Discovery
P. L. Rijke was a professor of physics at the Leiden University in the Netherlands when, in 1859, he discovered a way of using heat to sustain a sound in a cylindrical tube open at both ends. He used a glass tube, about 0.8 m long and 3.5 cm in diameter. Inside it, about 20 cm from one end, he placed a disc of wire gauze as shown in the figure on right. Friction with the walls of the tube is sufficient to keep the gauze in position. With the tube vertical and the gauze in the lower half, he heated the gauze with a flame until it was glowing red hot. Upon removing the flame, he obtained a loud sound from the tube which lasted until the gauze cooled down (about 10s). It is safer in modern reproductions of this experiment to use a Pyrex tube or, better still, one made of metal.
Instead of heating the gauze with a flame, Rijke also tried electrical heating. Making the gauze with electrical resistance wire causes it to glow red when a sufficiently large current is passed. With the heat being continuously supplied, the sound is also continuous and rather loud. Rijke seems to have received complaints from his university colleagues because he reports that the sound could be easily heard three rooms away from his laboratory. The electrical power required to achieve this is about 1 kW.
Lord Rayleigh, who wrote the definitive textbook on sound in 1877, recommends this as a very effective lecture demonstration.

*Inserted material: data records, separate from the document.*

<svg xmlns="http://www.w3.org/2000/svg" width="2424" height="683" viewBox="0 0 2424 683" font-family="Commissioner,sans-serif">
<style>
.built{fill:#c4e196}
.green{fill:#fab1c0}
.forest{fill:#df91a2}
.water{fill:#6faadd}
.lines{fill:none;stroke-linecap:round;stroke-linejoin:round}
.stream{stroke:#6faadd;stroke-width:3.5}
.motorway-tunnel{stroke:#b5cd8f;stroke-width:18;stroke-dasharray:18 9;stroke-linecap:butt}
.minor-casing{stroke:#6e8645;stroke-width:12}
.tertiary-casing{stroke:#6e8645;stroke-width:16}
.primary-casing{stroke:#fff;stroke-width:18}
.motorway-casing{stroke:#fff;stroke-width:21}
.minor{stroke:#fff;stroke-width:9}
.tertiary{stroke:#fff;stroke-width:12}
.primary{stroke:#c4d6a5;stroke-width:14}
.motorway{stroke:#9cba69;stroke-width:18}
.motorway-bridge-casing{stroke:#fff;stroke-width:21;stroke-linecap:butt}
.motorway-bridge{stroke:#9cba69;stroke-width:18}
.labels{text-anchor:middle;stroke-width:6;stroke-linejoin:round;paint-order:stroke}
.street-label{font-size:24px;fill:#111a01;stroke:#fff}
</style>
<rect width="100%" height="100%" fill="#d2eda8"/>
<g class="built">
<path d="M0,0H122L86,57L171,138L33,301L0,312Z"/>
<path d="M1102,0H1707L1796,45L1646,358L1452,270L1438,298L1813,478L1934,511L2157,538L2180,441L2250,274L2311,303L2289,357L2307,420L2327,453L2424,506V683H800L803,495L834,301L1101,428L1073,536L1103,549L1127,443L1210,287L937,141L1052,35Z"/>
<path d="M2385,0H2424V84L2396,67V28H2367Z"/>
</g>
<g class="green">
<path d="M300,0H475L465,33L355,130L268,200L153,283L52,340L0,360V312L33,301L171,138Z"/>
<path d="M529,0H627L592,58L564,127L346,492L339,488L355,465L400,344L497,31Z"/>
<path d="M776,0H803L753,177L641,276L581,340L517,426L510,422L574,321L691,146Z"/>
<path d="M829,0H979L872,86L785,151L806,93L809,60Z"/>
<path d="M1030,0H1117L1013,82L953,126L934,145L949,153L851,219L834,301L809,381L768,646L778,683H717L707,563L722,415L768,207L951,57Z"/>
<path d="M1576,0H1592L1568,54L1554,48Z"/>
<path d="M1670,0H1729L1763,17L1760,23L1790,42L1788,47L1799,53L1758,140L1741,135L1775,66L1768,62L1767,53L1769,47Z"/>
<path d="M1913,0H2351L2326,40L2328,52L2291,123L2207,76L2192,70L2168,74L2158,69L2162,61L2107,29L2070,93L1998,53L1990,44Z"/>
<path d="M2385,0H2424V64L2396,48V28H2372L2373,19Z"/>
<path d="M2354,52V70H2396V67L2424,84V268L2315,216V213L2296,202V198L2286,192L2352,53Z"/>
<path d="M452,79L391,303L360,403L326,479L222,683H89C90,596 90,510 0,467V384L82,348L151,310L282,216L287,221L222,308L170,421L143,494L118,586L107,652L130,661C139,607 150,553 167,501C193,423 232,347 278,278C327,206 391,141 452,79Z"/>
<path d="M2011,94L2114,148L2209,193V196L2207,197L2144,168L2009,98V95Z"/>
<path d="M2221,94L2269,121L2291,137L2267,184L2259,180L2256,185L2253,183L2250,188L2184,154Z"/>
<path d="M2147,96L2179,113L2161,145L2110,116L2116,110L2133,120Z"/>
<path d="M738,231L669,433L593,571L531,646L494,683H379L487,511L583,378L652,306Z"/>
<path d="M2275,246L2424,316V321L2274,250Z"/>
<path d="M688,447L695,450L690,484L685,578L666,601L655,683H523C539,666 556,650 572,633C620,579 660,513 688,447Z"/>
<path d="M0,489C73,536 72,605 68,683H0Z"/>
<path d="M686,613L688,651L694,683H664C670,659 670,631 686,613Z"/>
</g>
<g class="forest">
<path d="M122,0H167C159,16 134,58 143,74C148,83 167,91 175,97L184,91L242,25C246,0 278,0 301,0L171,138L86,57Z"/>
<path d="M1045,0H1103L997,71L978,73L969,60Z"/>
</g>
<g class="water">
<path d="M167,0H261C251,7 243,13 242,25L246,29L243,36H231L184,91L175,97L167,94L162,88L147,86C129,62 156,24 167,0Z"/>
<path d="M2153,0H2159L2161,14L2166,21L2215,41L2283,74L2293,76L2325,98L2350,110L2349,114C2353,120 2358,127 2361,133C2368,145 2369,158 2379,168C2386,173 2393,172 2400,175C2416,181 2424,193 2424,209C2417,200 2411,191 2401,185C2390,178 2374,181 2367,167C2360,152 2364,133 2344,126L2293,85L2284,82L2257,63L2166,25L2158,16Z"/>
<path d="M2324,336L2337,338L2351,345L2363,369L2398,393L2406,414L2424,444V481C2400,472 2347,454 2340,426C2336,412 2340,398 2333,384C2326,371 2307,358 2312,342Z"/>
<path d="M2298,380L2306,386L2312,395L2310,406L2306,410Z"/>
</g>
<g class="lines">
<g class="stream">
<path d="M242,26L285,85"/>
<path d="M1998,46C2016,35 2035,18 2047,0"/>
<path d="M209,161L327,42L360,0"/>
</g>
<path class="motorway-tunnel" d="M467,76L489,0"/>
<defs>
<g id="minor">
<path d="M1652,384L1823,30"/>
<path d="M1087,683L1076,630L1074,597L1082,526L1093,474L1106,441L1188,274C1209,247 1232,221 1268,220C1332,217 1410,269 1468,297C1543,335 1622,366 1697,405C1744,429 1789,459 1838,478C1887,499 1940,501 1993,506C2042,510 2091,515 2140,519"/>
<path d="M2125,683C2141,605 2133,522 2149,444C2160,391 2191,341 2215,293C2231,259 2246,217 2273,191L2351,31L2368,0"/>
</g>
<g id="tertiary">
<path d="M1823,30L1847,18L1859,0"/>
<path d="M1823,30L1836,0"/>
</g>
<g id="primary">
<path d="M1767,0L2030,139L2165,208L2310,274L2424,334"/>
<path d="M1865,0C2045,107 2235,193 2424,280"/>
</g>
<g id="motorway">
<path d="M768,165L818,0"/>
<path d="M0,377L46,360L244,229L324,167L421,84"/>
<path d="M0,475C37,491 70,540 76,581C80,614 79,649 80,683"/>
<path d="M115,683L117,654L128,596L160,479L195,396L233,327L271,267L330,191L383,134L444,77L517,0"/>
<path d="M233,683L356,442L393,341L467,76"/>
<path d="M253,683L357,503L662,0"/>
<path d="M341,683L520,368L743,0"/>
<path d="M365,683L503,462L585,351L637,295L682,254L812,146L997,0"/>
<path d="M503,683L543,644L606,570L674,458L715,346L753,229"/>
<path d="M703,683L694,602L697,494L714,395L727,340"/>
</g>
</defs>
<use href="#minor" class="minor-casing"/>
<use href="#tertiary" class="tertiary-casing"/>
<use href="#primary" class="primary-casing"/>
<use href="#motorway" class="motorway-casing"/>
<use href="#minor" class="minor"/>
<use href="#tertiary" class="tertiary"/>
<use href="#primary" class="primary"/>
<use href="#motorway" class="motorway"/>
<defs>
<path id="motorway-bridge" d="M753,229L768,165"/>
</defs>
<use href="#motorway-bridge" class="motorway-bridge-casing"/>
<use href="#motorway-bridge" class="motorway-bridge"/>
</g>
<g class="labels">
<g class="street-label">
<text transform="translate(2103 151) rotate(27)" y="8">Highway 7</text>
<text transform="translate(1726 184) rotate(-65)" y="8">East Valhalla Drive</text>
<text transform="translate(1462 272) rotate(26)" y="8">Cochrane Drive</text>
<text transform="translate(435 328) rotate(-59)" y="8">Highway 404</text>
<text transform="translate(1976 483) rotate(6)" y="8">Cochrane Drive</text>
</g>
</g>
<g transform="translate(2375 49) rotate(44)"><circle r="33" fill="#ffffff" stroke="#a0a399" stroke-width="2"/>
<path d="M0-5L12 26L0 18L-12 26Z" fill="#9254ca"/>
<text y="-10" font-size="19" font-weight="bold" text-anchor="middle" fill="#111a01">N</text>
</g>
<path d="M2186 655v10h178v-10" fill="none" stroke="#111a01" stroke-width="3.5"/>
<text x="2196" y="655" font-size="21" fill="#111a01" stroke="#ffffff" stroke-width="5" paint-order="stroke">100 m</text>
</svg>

He used a cast iron pipe 1.5 m long and 12 cm diameter with two layers of gauze made from iron wire inserted about quarter of the way up the tube. The extra gauze is to retain more heat, which makes the sound longer lasting. He reports in his book that the sound rises to such intensity as to shake the room!
A "reverse" Rijke effect — namely, that a Rijke tube will also produce audio oscillations if hot air flows through a cold screen — was first observed by Rijke's assistant Johannes Bosscha and subsequently investigated by German physicist Peter Theophil Rieß.